September 25, 2003
NFL: "Mo’ Better Lose"
by Keith Weiland
Maurice Clarett and his bevy of lawyers filed an innocuous complaint earlier this week that could have ramifications to the NFL and the draft far beyond whatever happens to Clarett once the dust settles. Clarett, Ohio State’s all-conference running back, is objecting to a long-standing NFL rule that prevents athletes from being eligible for the NFL with fewer than three years removed from high school graduation.
To most of the country, the NFL Draft ranks as the most entertaining off-season activity in all professional sports. It has become a day of decoration for some of the best that college football has to offer. If the court decides in favor of Clarett, draft day could wind up being a parade of pimples and braces as teenage unknowns ride the Sherman Act into the NFL. Worse yet, it could follow the fate of the NBA Draft and become less relevant to our sports culture with each passing season.
Taking a step back from the sports world, Clarett’s beef with the NFL is not a bad thing. It’s simply the law. As stated in his complaint, the NFL has a monopoly over professional football in this country, and for someone with Clarett’s unique athletic ability, the league represents his only avenue to receive compensation for that ability.
College football, to the NFL at least, is a cost-free farm system that allows its teams (and agents, too, for that matter) to limit the vast pool of eligible players it needs to scout for upcoming drafts. NFL scouting is already complicated enough as it is, what with the volume and variety of college programs, not just at the popular Division I-A level, but at all of the other levels as well.
Now imagine for a moment the extent to which those colleges seek and recruit high school talent. A ruling in favor of Clarett opens the door thousands more who might have their hopes set on NFL dollars instead of a college education. A grassroots search for these players is a magnanimous effort for which the league is not prepared.

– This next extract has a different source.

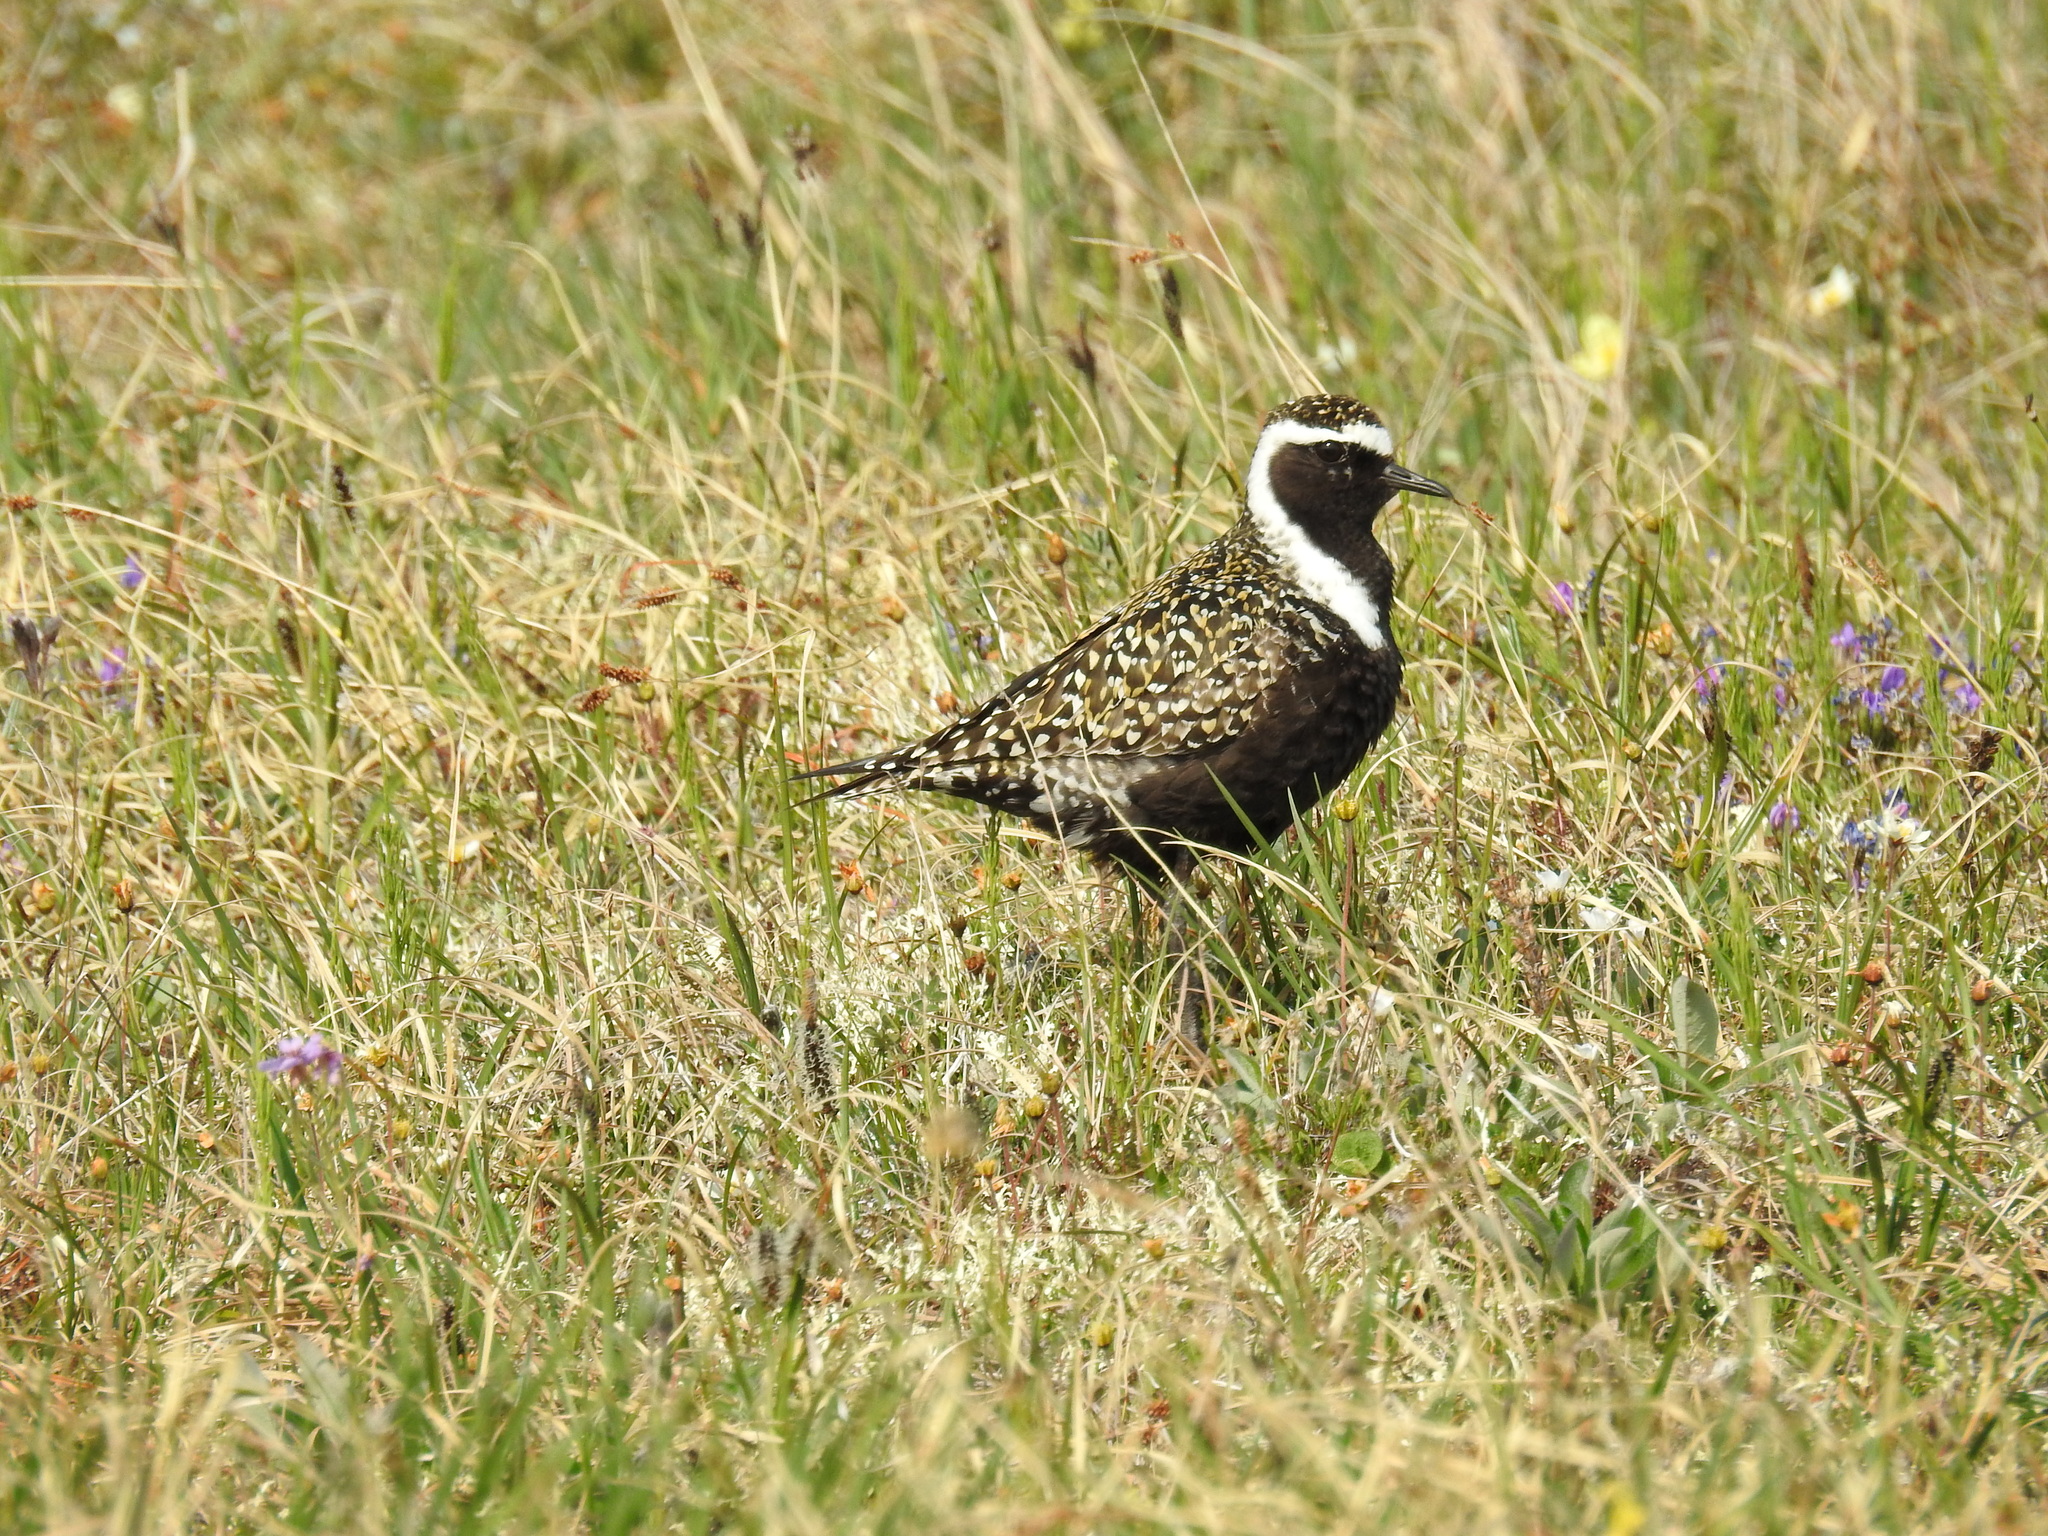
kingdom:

I know Clarett’s lawsuit, despite having been feared by the league for years, must have NFL offices freaking out right about now. But should it concern them as much as it probably will? Not only is Clarett’s circumstance a unique one, the notion that tens or hundreds of high school players are willing, ready, and worthy to declare their eligibility for the draft is preposterous.
First, Clarett firmly believes that he is a first round candidate, even having nads enough to state that if he had been eligible last April, he would have been selected in the beginning of the first round of the 2003 draft in the complaint. Clarett does play a position that lends itself to early success in the NFL, but Clarett is at best a late first round candidate on my board.
And second, of even the college players that are currently deemed ineligible for the 2004 draft, there may be fewer than a dozen players – guys like WRs Larry Fitzgerald and Mike Williams immediately come to mind – that would be worthy of first or second round consideration.
Consider that roughly thirty or forty juniors and redshirt sophomores forgo their remaining college careers for NFL stardom each year. There are hundreds more who are able to declare but stay behind despite being worthy of competing for an NFL roster spot. Just because someone may have the talent and potential does not mean that person makes the jump early.
There are simply not enough spots on the draft’s first day to justify the decision financially. There are plenty of examples of players who have considerable talent that choose to stay in college until their eligibility is exhausted. Some may say they do this to obtain a degree, but the reality is that the NFL values the extra year of competitive experience, the same experience that those excluded from the draft lack on their resumes. By staying that extra year, most of those players inevitably elevate their draft status – and therefore their bonus paycheck – in the following year.
So unlike the NBA, there probably aren’t many players, domestic or otherwise, that would be crawling out of the woodwork as first round picks. For the short term at least, the impact of the decision on Clarett’s case will be over-hyped.
The NFL’s salary cap is also more restrictive than the NBA’s, and despite having a much larger roster, it would be a far more difficult task to bury an eighteen year old on an NFL roster than it would be a 12th man on an NBA roster. While basketball teams can get by with eight or nine man rotations, NFL teams tend to better utilize their entire complement of players on Sundays.
The long-term effects, however, may not be so limited. The league should quickly take advantage of the high school recruiters that college programs utilize. The question will become just how dependable those scouting reports on high school players will be when millions of dollars are at stake. The NFL does not take it’s first round selections lightly, and it is the opinion of this court that scouting high school players and college freshmen should be far too speculative for teams in a win-now version of the NFL.
Northwestern @ Ohio State, 11:00am CT, ESPN2 – I know this isn’t a blockbuster matchup, but there are two players on the Buckeye squad worth checking out at several points throughout the season. Defensive end Will Smith is a tough and speedy edge rusher who may fit the mold as a 3-4 OLB. Watch him to see if you think he has what it takes. Also, it probably goes without saying, but cornerback extraordinaire Chris Gamble will probably put on another display of football instincts that will shock and awe us all.